After concentrating for a few minutes, she actually began to
feel a stone crock resting on her legs, rough and heavy, just like the one she had left behind when she escaped from the castle.  If she opened her eyes, would she see it there?  Would
she be surrounded by thin smoke, like incense?  Perhaps; perhaps not.  She felt no need to check, to see with her gaze.  
She knew the vapors were present, and that was what mattered.

But instead of seeking knowledge of the future, she bent her thoughts toward the present, and the wizard.

When the town was satisfactorily aflame, T'Sian landed in the square near the inn where they had spent the night.  Fires burned all around her; under other circumstances she might have curled up here and slept for a while, letting the soothing heat soak into her body, breathing deep the pleasing smell of smoke and ashes.  But now she could only pause for a little while; pause, and reflect, and give the burning pain in her chest some time to cool.

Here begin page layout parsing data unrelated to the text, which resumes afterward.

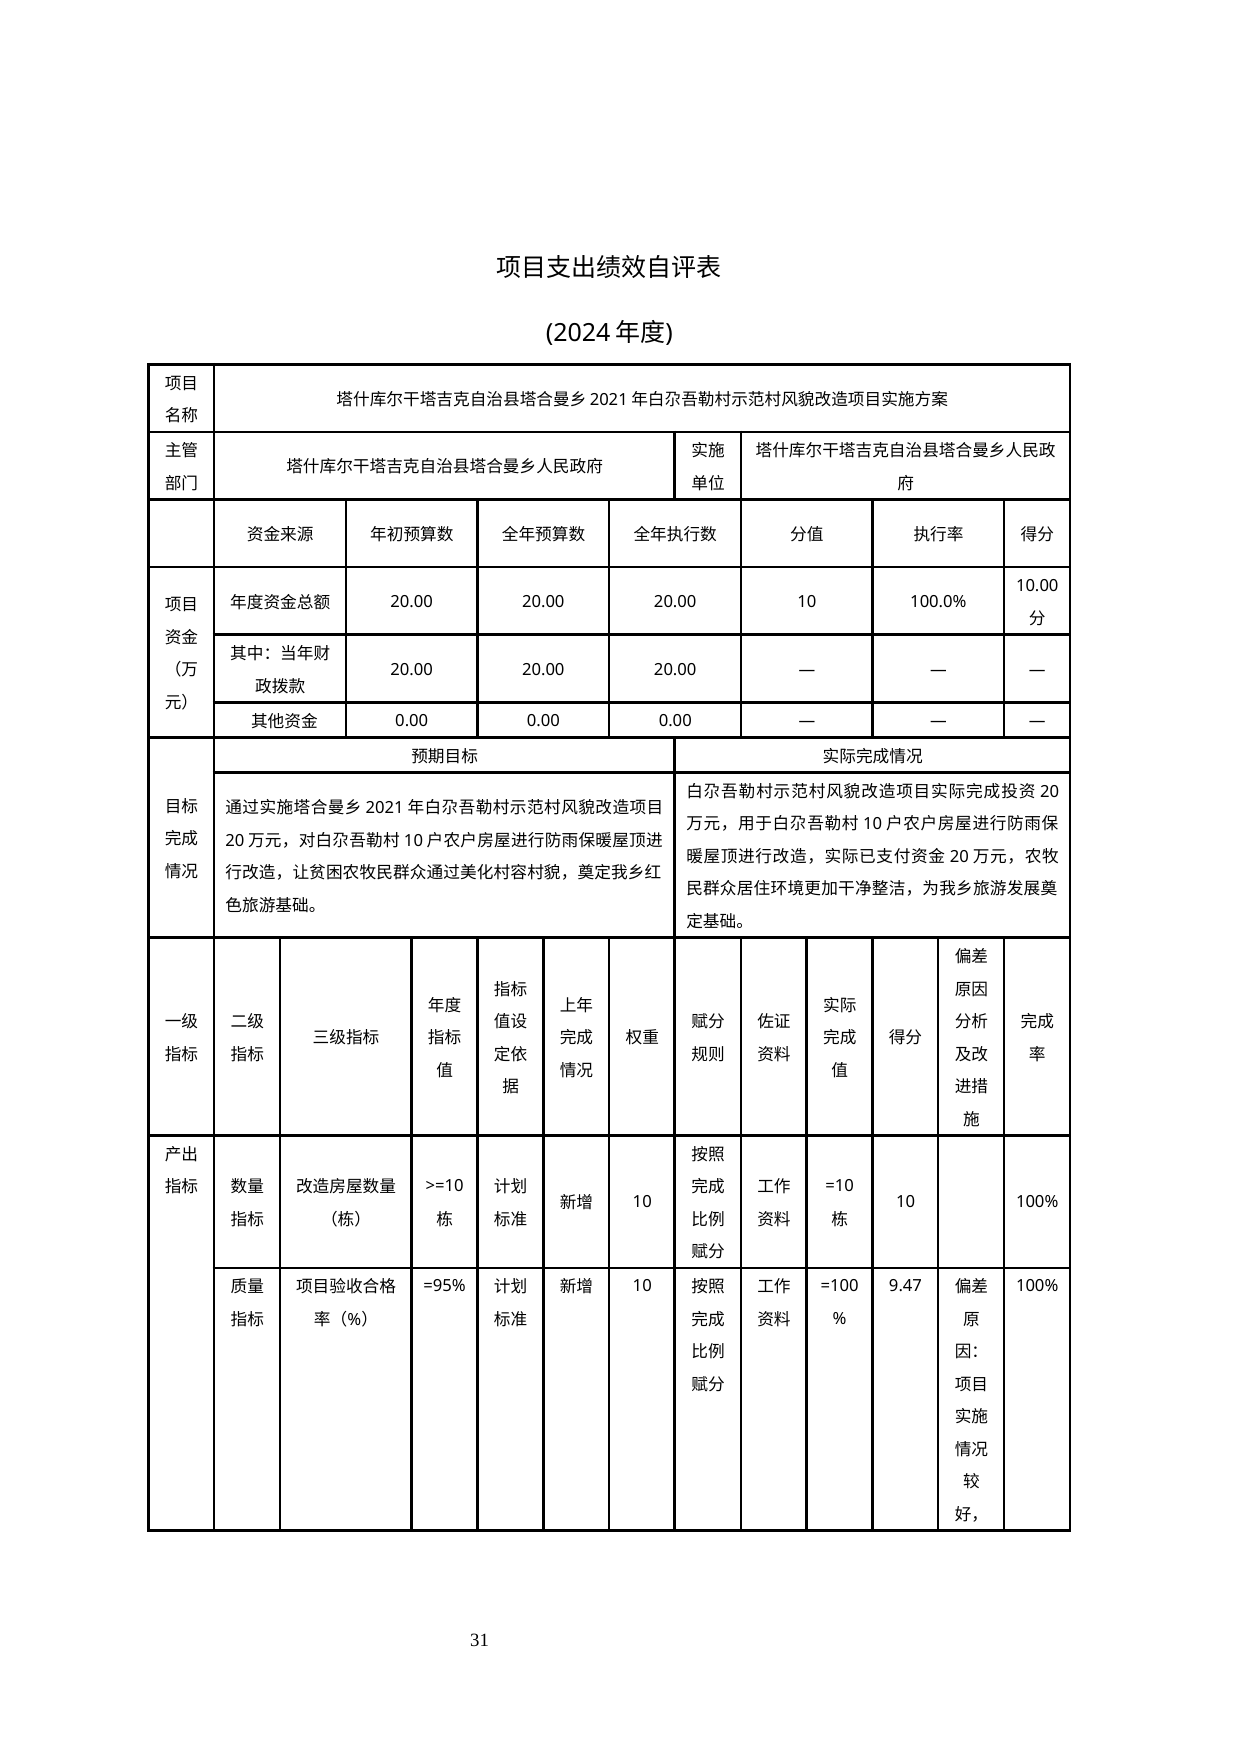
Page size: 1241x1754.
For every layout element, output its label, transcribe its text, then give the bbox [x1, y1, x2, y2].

table_cell 全年预算数 [479, 501, 608, 566]
table_cell — [1005, 636, 1069, 701]
table_cell 100% [1005, 1269, 1069, 1529]
table_cell 实际完成情况 [676, 739, 1069, 771]
table_cell 白尕吾勒村示范村风貌改造项目实际完成投资20万元，用于白尕吾勒村10户农户房屋进行防雨保暖屋顶进行改造，实际已支付资金20万元，农牧民群众居住环境更加干净整洁，为我乡旅游发展奠定基础。 [676, 774, 1069, 936]
table_cell [150, 501, 213, 566]
table_cell 得分 [1005, 501, 1069, 566]
table_cell 权重 [610, 939, 673, 1134]
table_cell 项目验收合格率（%） [281, 1269, 410, 1529]
table_cell (2024年度) [148, 298, 1070, 363]
table_cell 项目资金 （万元） [150, 568, 213, 736]
table_cell 按照完成比例赋分 [676, 1137, 740, 1266]
table_cell 主管部门 [150, 433, 213, 498]
table_cell — [1005, 704, 1069, 736]
table_cell 塔什库尔干塔吉克自治县塔合曼乡人民政府 [742, 433, 1069, 498]
table_cell =95% [413, 1269, 476, 1529]
table_cell 工作资料 [742, 1269, 805, 1529]
table_header 项目支出绩效自评表 [148, 233, 1070, 298]
table_cell 年初预算数 [347, 501, 476, 566]
table_cell 其他资金 [215, 704, 345, 736]
table_cell [939, 1137, 1003, 1266]
table_cell 计划标准 [479, 1137, 542, 1266]
table_cell 完成率 [1005, 939, 1069, 1134]
table_cell 0.00 [610, 704, 740, 736]
table_cell 塔什库尔干塔吉克自治县塔合曼乡人民政府 [215, 433, 673, 498]
table_cell 改造房屋数量（栋） [281, 1137, 410, 1266]
table_cell 10 [874, 1137, 937, 1266]
table_cell 通过实施塔合曼乡2021年白尕吾勒村示范村风貌改造项目20万元，对白尕吾勒村10户农户房屋进行防雨保暖屋顶进行改造，让贫困农牧民群众通过美化村容村貌，奠定我乡红色旅游基础。 [215, 774, 673, 936]
table_cell 产出指标 [150, 1137, 213, 1529]
table_cell 20.00 [479, 568, 608, 633]
table_cell 执行率 [874, 501, 1003, 566]
table_cell 0.00 [479, 704, 608, 736]
table_cell 年度资金总额 [215, 568, 345, 633]
table_cell 上年完成情况 [545, 939, 608, 1134]
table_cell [939, 1269, 1003, 1529]
table_cell 计划标准 [479, 1269, 542, 1529]
table_cell 20.00 [610, 568, 740, 633]
table_cell — [742, 704, 871, 736]
table_cell 实际完成值 [808, 939, 871, 1134]
table_cell 0.00 [347, 704, 476, 736]
table_cell 资金来源 [215, 501, 345, 566]
table_cell 塔什库尔干塔吉克自治县塔合曼乡2021年白尕吾勒村示范村风貌改造项目实施方案 [215, 366, 1069, 431]
table_cell 20.00 [479, 636, 608, 701]
table_cell 新增 [545, 1137, 608, 1266]
table_cell 20.00 [347, 636, 476, 701]
table_cell 9.47 [874, 1269, 937, 1529]
table_cell 20.00 [347, 568, 476, 633]
table_cell 项目名称 [150, 366, 213, 431]
table_cell 佐证资料 [742, 939, 805, 1134]
table_cell 其中：当年财政拨款 [215, 636, 345, 701]
table_cell 数量指标 [215, 1137, 279, 1266]
table_cell 20.00 [610, 636, 740, 701]
table_cell 预期目标 [215, 739, 673, 771]
table_cell 分值 [742, 501, 871, 566]
table_cell 实施单位 [676, 433, 740, 498]
table_cell 10 [610, 1137, 673, 1266]
table_cell 工作资料 [742, 1137, 805, 1266]
table_cell 100.0% [874, 568, 1003, 633]
table_cell 赋分规则 [676, 939, 740, 1134]
table_cell =100% [808, 1269, 871, 1529]
table_cell — [874, 704, 1003, 736]
table_cell 三级指标 [281, 939, 410, 1134]
table_cell 10 [610, 1269, 673, 1529]
table_cell =10栋 [808, 1137, 871, 1266]
table_cell 一级指标 [150, 939, 213, 1134]
table_cell 年度指标值 [413, 939, 476, 1134]
table_cell 目标完成情况 [150, 739, 213, 936]
table_cell — [874, 636, 1003, 701]
table_cell 质量指标 [215, 1269, 279, 1529]
table_cell — [742, 636, 871, 701]
table_cell 10.00分 [1005, 568, 1069, 633]
table_cell 二级指标 [215, 939, 279, 1134]
table_cell 偏差原因分析及改进措施 [939, 939, 1003, 1134]
table_cell 新增 [545, 1269, 608, 1529]
table_cell 100% [1005, 1137, 1069, 1266]
table_cell 指标值设定依据 [479, 939, 542, 1134]
table_cell 全年执行数 [610, 501, 740, 566]
table_cell 按照完成比例赋分 [676, 1269, 740, 1529]
table_cell 得分 [874, 939, 937, 1134]
table_cell >=10栋 [413, 1137, 476, 1266]
table_cell 10 [742, 568, 871, 633]
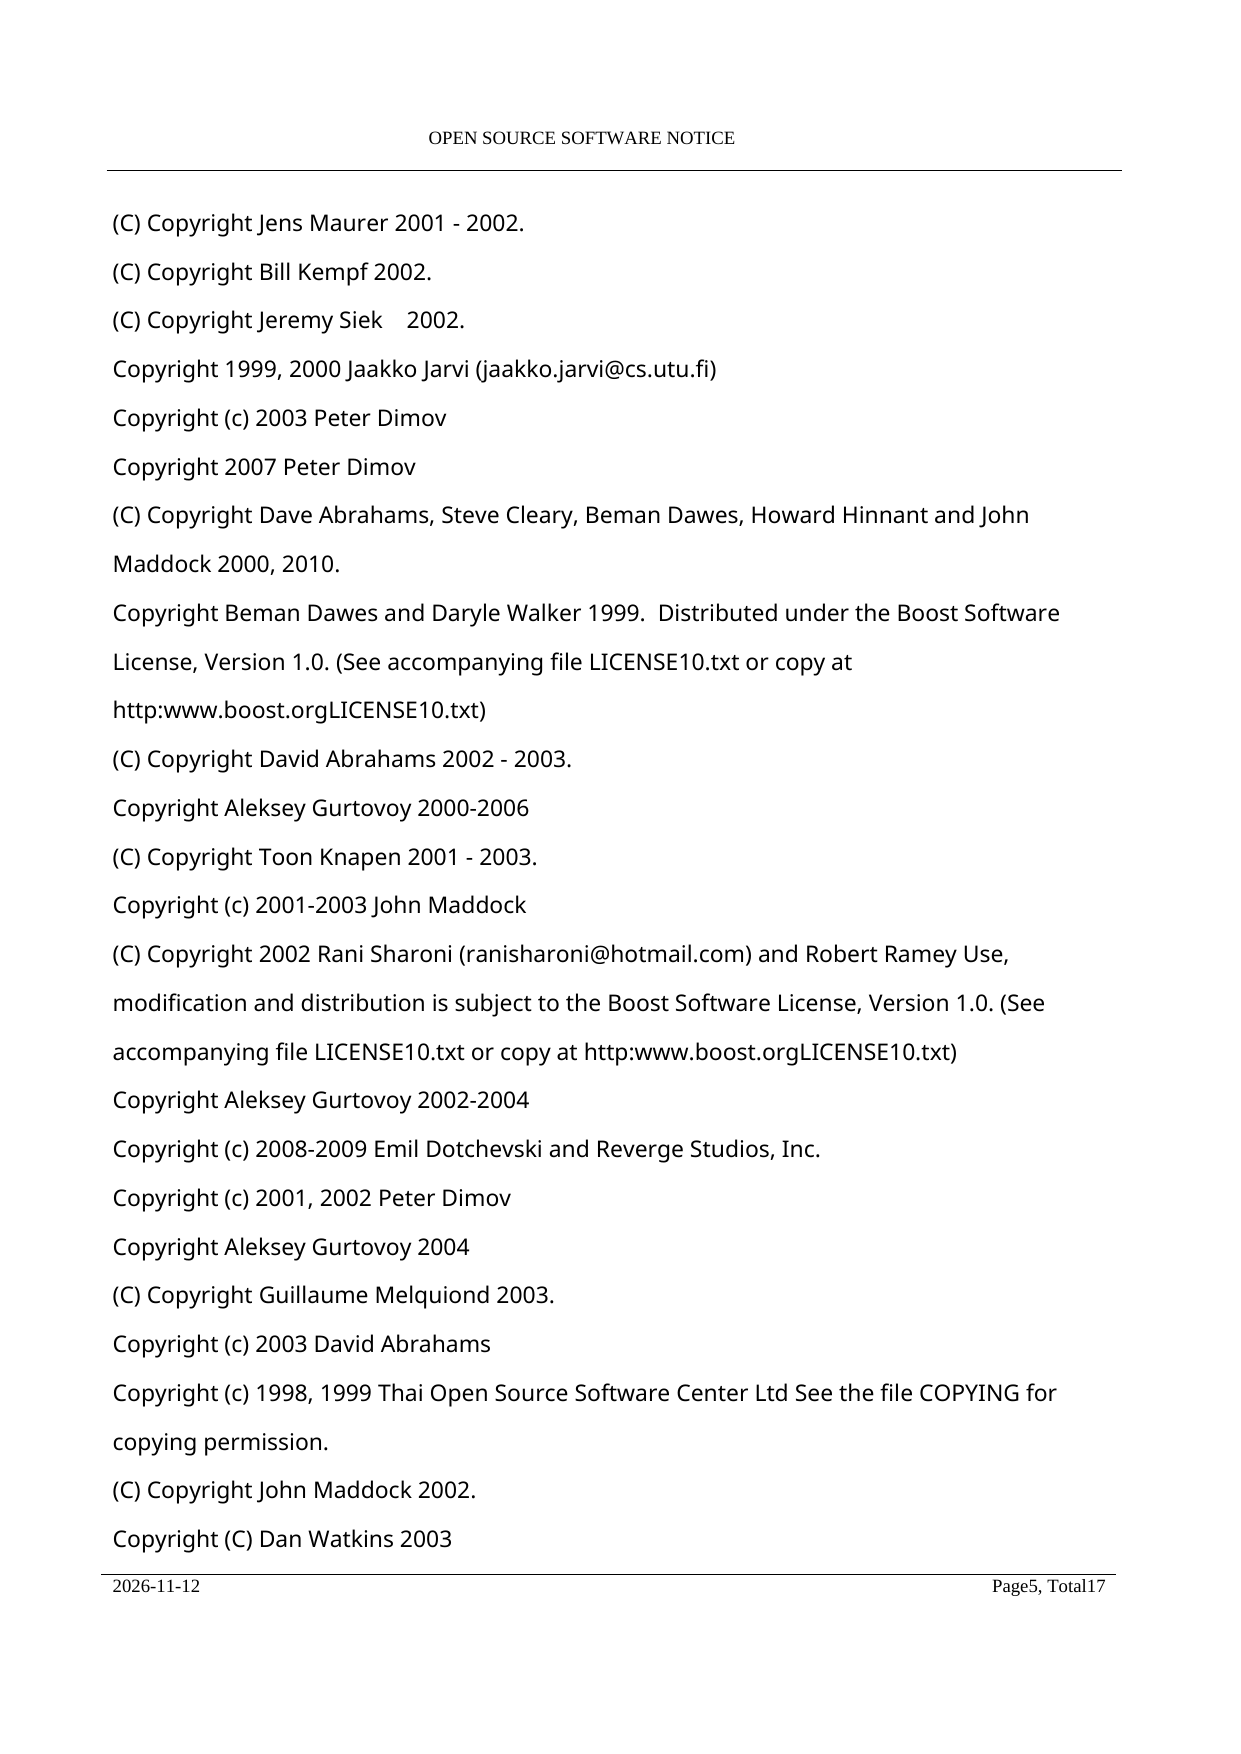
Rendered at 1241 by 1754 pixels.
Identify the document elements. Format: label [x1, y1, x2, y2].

text [112, 206, 1128, 1555]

When she had spotted the eagle, her first thought had been that she would find the wizard on its back; but no, he had not been astride his mount.  She'd realized at once that the giant bird's flight had been a diversion.  The crafty man had perhaps cut partway through its tether and then fled, so that when the creature broke free it would attract her attention.  That the ploy had worked made her even angrier than she had been before.  Three times now, he had tricked and humiliated her.

She would kill him.  She would burn his flesh to ashes; she would chew on his cracked and blackened bones.

But first she had to catch him.

She spread her wings and took to the air, rising on the thermals from the burning buildings.  She tilted forward and, with several great beats, sped toward where she had left the others.  The firelight formed a patchwork of light and shadow on the ground as it swept by beneath her.

She stopped outside of town, holding steady, looking for her companions.  She spotted them near the river.  They had withdrawn from the forest, driven back by the flames.  She set down nearby and lumbered toward them.  Diasa, of course, was the first to notice her approach.  "Well, this is certainly an impressive forest fire that you've started," she said.

"
It will burn itself out
," T'Sian said.  "
The forest thins to the west and south.
"

"And you've made good on your threat to destroy the town."

"
I was provoked.
"

"As we all were," Diasa said.  "And the wizard?"

T'Sian said nothing.

"He escaped?"  Diasa did not seem surprised.  "The eagle was a diversion?"